# I need floorplans! Barndominium



## Devans87 (Sep 5, 2007)

Hey guys, Im building a 40'x60'x14' shop and want to portion half off for living. So living space would be 1200 square foot. I need to find a floor plan to move on with the project cant seem to find anything on the internet. I have drawn up a couple ideas but nothing I am set on. I want 3 bedroom 2 bath. I may end up with 2 bedroom and adding one upstairs later on. Anybody have any clues where to find some floorplans?


----------



## Main Frame 8 (Mar 16, 2007)

Devans87 said:


> Hey guys, Im building a 40'x60'x14' shop and want to portion half off for living. So living space would be 1200 square foot. I need to find a floor plan to move on with the project cant seem to find anything on the internet. I have drawn up a couple ideas but nothing I am set on. I want 3 bedroom 2 bath. I may end up with 2 bedroom and adding one upstairs later on.
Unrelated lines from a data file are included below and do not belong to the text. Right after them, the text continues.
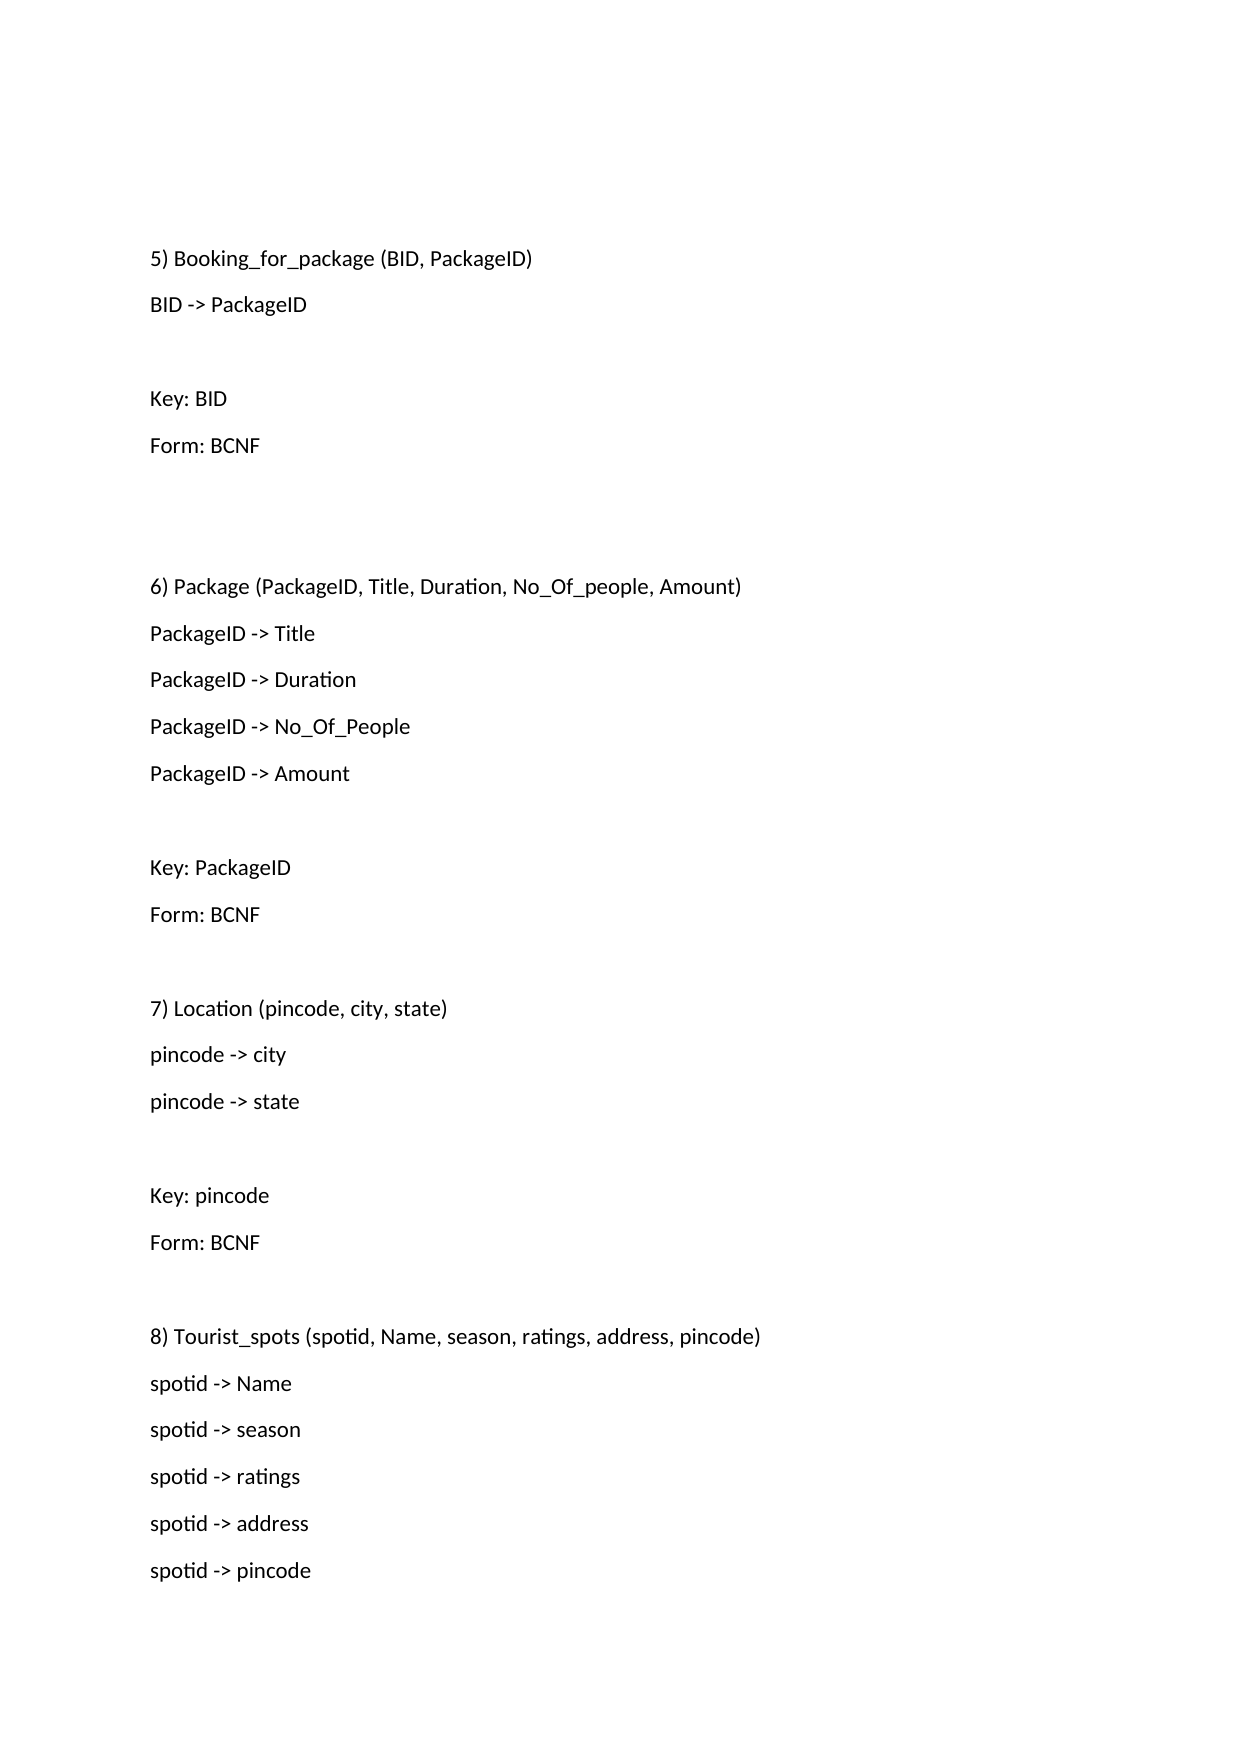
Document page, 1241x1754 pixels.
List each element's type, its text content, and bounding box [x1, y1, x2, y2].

text spotid -> ratings [150, 1462, 1090, 1491]
text PackageID -> Amount [150, 759, 1090, 787]
text spotid -> address [150, 1509, 1090, 1537]
text pincode -> city [150, 1041, 1090, 1069]
text BID -> PackageID [150, 291, 1090, 319]
text Form: BCNF [150, 431, 1090, 459]
text Form: BCNF [150, 1228, 1090, 1256]
text 7) Location (pincode, city, state) [150, 994, 1090, 1022]
text Key: PackageID [150, 853, 1090, 881]
text 8) Tourist_spots (spotid, Name, season, ratings, address, pincode) [150, 1322, 1090, 1350]
text spotid -> Name [150, 1369, 1090, 1397]
text PackageID -> Duration [150, 666, 1090, 694]
text spotid -> season [150, 1416, 1090, 1444]
text PackageID -> Title [150, 619, 1090, 647]
text Form: BCNF [150, 900, 1090, 928]
text 5) Booking_for_package (BID, PackageID) [150, 244, 1090, 272]
text spotid -> pincode [150, 1556, 1090, 1584]
text Key: BID [150, 384, 1090, 412]
text 6) Package (PackageID, Title, Duration, No_Of_people, Amount) [150, 572, 1090, 600]
text pincode -> state [150, 1087, 1090, 1116]
text PackageID -> No_Of_People [150, 712, 1090, 741]
text Key: pincode [150, 1181, 1090, 1209]
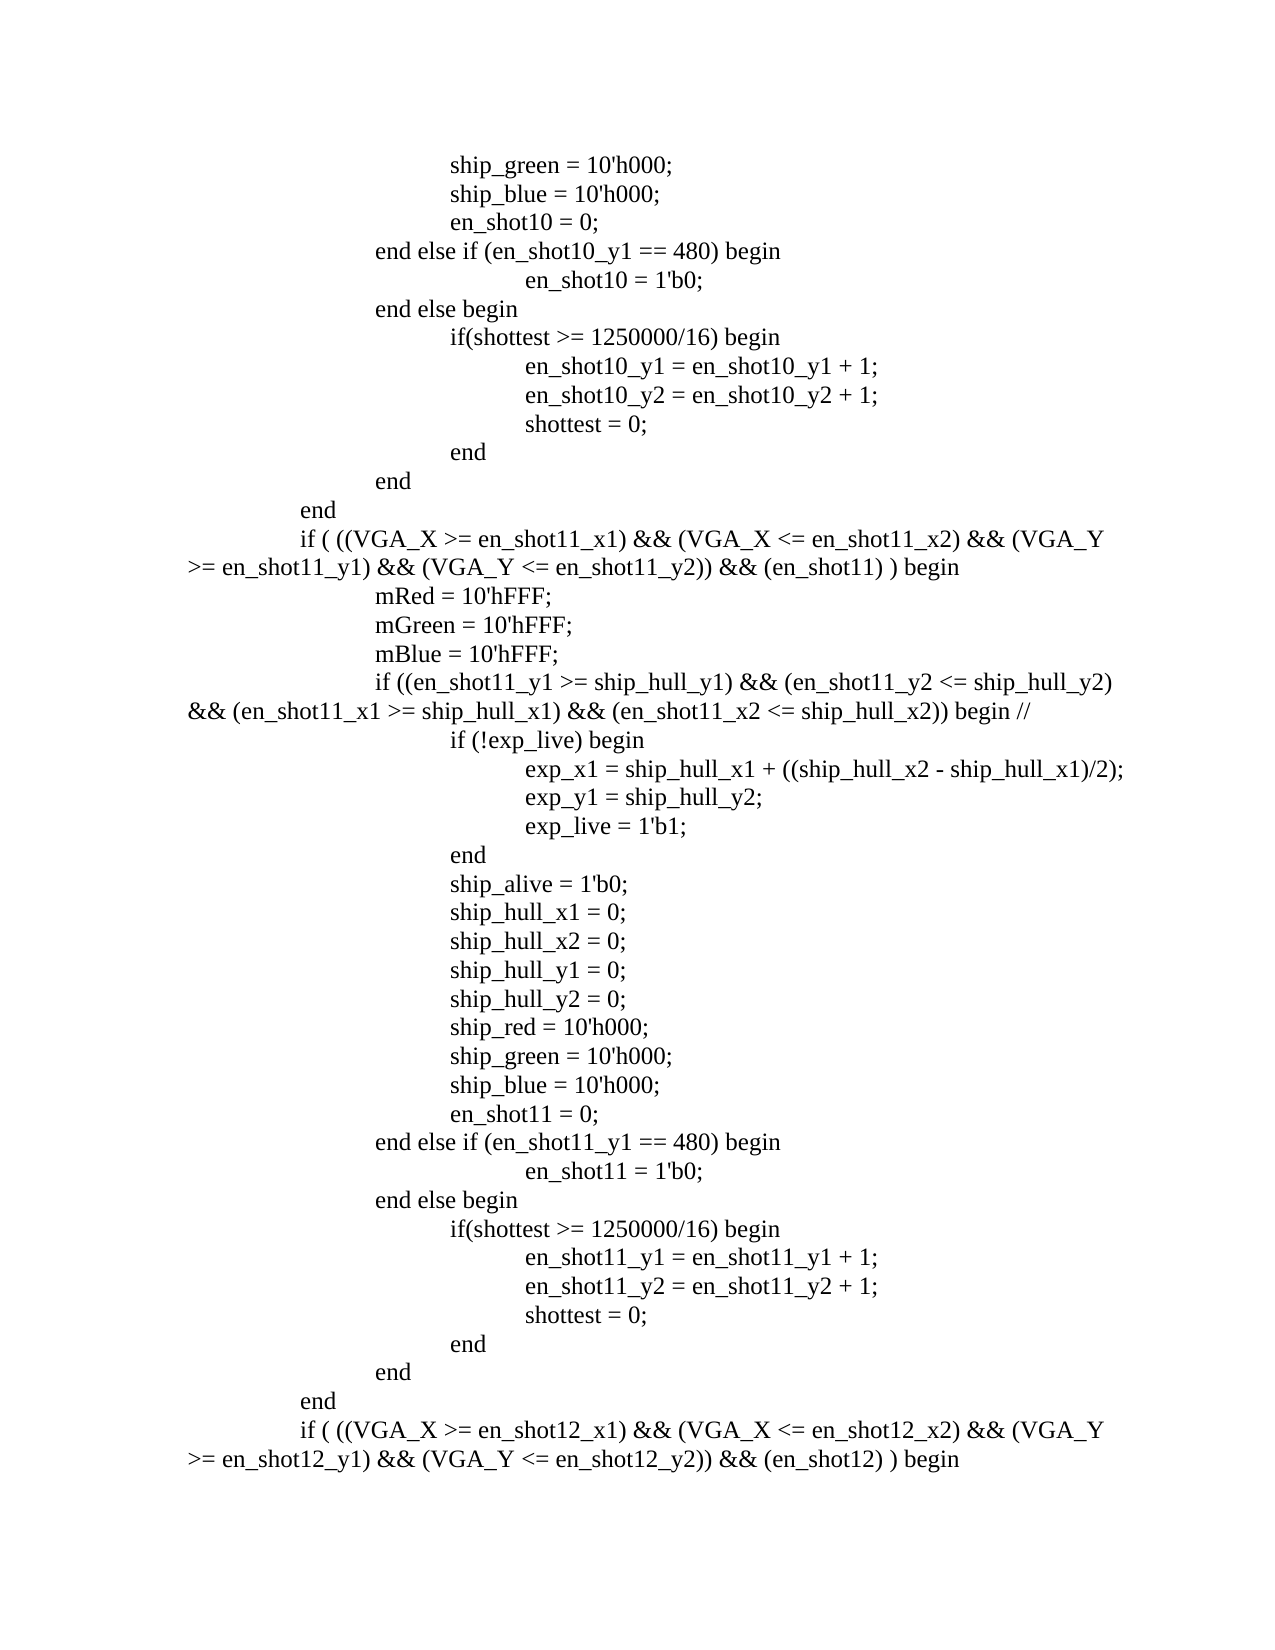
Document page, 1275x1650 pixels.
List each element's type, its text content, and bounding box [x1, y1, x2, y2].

text end else begin [187, 1185, 1125, 1214]
text end [187, 1386, 1125, 1415]
text ship_blue = 10'h000; [187, 179, 1125, 207]
text ship_green = 10'h000; [187, 150, 1125, 179]
text shottest = 0; [187, 409, 1125, 437]
text end else if (en_shot11_y1 == 480) begin [187, 1127, 1125, 1156]
text if ( ((VGA_X >= en_shot11_x1) && (VGA_X <= en_shot11_x2) && (VGA_Y >= en_shot11_y1) && (VGA_Y <= en_shot11_y2)) && (en_shot11) ) begin [187, 524, 1125, 581]
text ship_hull_y1 = 0; [187, 955, 1125, 984]
text ship_hull_x2 = 0; [187, 926, 1125, 955]
text en_shot10 = 1'b0; [187, 265, 1125, 294]
text exp_x1 = ship_hull_x1 + ((ship_hull_x2 - ship_hull_x1)/2); [187, 754, 1125, 782]
text exp_y1 = ship_hull_y2; [187, 782, 1125, 811]
text shottest = 0; [187, 1300, 1125, 1329]
text end [187, 1329, 1125, 1357]
text end [187, 495, 1125, 524]
text ship_blue = 10'h000; [187, 1070, 1125, 1099]
text ship_alive = 1'b0; [187, 869, 1125, 897]
text mBlue = 10'hFFF; [187, 639, 1125, 667]
text ship_red = 10'h000; [187, 1012, 1125, 1041]
text end [187, 437, 1125, 466]
text end [187, 840, 1125, 869]
text en_shot10_y1 = en_shot10_y1 + 1; [187, 351, 1125, 380]
text if ( ((VGA_X >= en_shot12_x1) && (VGA_X <= en_shot12_x2) && (VGA_Y >= en_shot12_y1) && (VGA_Y <= en_shot12_y2)) && (en_shot12) ) begin [187, 1415, 1125, 1472]
text en_shot11 = 0; [187, 1099, 1125, 1127]
text if ((en_shot11_y1 >= ship_hull_y1) && (en_shot11_y2 <= ship_hull_y2) && (en_shot11_x1 >= ship_hull_x1) && (en_shot11_x2 <= ship_hull_x2)) begin // [187, 667, 1125, 725]
text end [187, 1357, 1125, 1386]
text end else begin [187, 294, 1125, 322]
text mGreen = 10'hFFF; [187, 610, 1125, 639]
text end [187, 466, 1125, 495]
text en_shot10 = 0; [187, 207, 1125, 236]
text if(shottest >= 1250000/16) begin [187, 322, 1125, 351]
text ship_green = 10'h000; [187, 1041, 1125, 1070]
text ship_hull_y2 = 0; [187, 984, 1125, 1012]
text en_shot10_y2 = en_shot10_y2 + 1; [187, 380, 1125, 409]
text exp_live = 1'b1; [187, 811, 1125, 840]
text ship_hull_x1 = 0; [187, 897, 1125, 926]
text en_shot11_y2 = en_shot11_y2 + 1; [187, 1271, 1125, 1300]
text if(shottest >= 1250000/16) begin [187, 1214, 1125, 1242]
text mRed = 10'hFFF; [187, 581, 1125, 610]
text end else if (en_shot10_y1 == 480) begin [187, 236, 1125, 265]
text en_shot11 = 1'b0; [187, 1156, 1125, 1185]
text if (!exp_live) begin [187, 725, 1125, 754]
text en_shot11_y1 = en_shot11_y1 + 1; [187, 1242, 1125, 1271]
Anybody have any clues where to find some floorplans?


You may want to go higher than 14 ft if you plan on having an upstairs.

http://www.lonestarbarns.com/


----------



## Devans87 (Sep 5, 2007)

The roof will have a 3:12 pitch, may be enough for a small room upstairs?!

Living space will be 30x40.


----------



## Hurricane Mike (Mar 7, 2006)

James Rameriz with The Design Line did an outstanding job on the plans for our house in Riviera. He is out of San Antonio. HM


----------



## 032490 (Jul 25, 2007)

When we built our beach house we bought a book on floor plans from HD for about $30. It had about a thousand plans in it.


----------



## KMaryP (Jun 28, 2004)

It depends on the dimensions of your living space. If you're building long ways (20x60) like we plan to, mobile home floor plans can give you a good starting point. Otherwise, something like eplans.com should have some ideas.


----------